Pour ce professeur de géopolitique de l’énergie, cette situation met en lumière l’absurdité du conflit. « Aujourd’hui, le consortium israélo-américain dépense environ 2 milliards de dollars par semaine pour essayer de rouvrir un détroit qui était ouvert avant la guerre ».
Au-delà des coûts immédiats, ce sont les économies mondiales qui sont mises en péril, comme le montrent déjà les tensions en Asie.
### Une Europe « totalement addict » aux énergies fossiles
La crise actuelle met surtout en évidence une faiblesse structurelle de l’Europe : sa dépendance énergétique.
« Nous sommes totalement addicts à ces énergies fossiles, que nous importons à hauteur de 60 % et dont notre économie dépend fondamentalement », insiste Adel El Gammal.
Cette dépendance expose le continent à de graves vulnérabilités. « Tant que nous aurons ce niveau d’importation, nous resterons totalement vulnérables à la volatilité des marchés et aux crises géopolitiques ».
De telles crises sont susceptibles de se multiplier, ce qui impose, selon lui, un changement radical de stratégie.
### Accélérer la transition, ou subir les crises
Face à ce constat, deux leviers se dessinent. Le premier : une accélération massive de la transition énergétique.
« Il faut transitionner le plus rapidement possible vers des énergies qui sont locales ou qui ne sont plus importées », plaide cet expert en géopolitique de l’énergie. Les énergies renouvelables doivent être prioritaires, tout comme, « dans une certaine mesure », le nucléaire.
Contrairement à certaines idées reçues, la transition n’est pas responsable de l’augmentation des prix. « C’est exactement le contraire. En fait, il faut accélérer la transition ».
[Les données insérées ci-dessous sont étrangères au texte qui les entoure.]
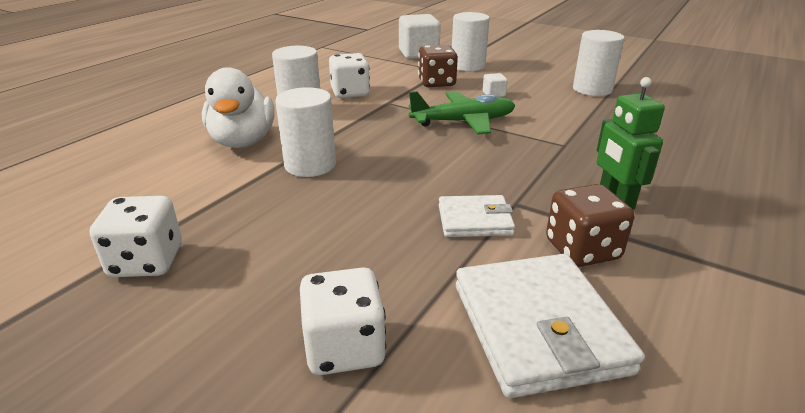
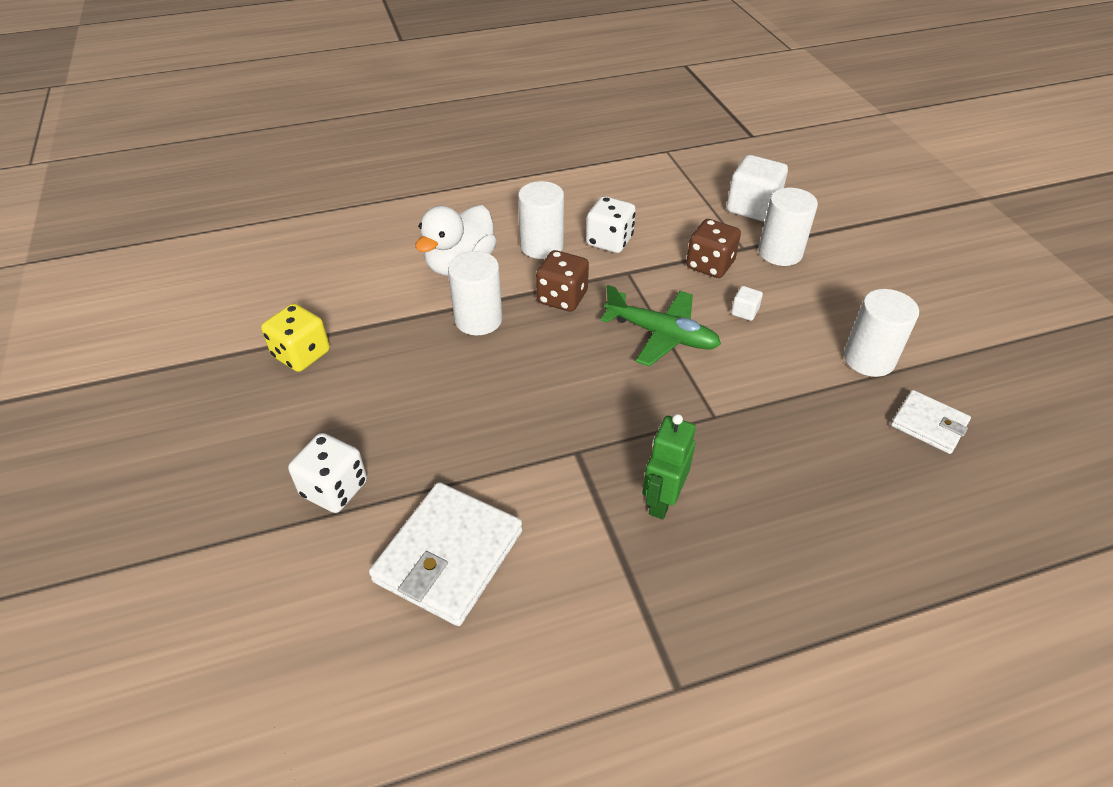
camera: 40 degrees right, 15 degrees up
(147, 261) = (301, 354): white dice -> yellow dice
(474, 220) = (525, 447): white wallet -> white wallet (929, 424)
(582, 250) = (562, 524): brown dice -> brown dice (562, 298)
Cependant, cela nécessite des investissements considérables. « Nous ne pouvons le faire que grâce à des investissements massifs […] à un niveau européen », insiste-t-il, en évoquant la nécessité d’une dette commune pour financer ces changements.
### Vers une “suffisance énergétique” ?
Le deuxième levier : repenser notre consommation.
« Il faut entrer une fois pour toutes dans un débat de société sur la notion de suffisance énergétique », explique Adel El Gammal. L’objectif : « parvenir à délivrer la même valeur avec moins d’énergie ».
Ce concept est souvent évoqué en période de crise, avant d’être oublié. « C’est un levier absolument essentiel qui est activé chaque fois que l’on est dans une crise profonde, mais que l’on oublie immédiatement à la sortie de crise ».
Pour l’expert, il est crucial que cette fois-ci soit différente. La suffisance énergétique doit devenir un pilier des politiques publiques, au même titre que la transition.
La crise actuelle dépasse largement les fluctuations à court terme. Elle met en lumière une réalité plus profonde : sans transformation structurelle, l’Europe restera durablement exposée aux turbulences géopolitiques dans le domaine de l’énergie.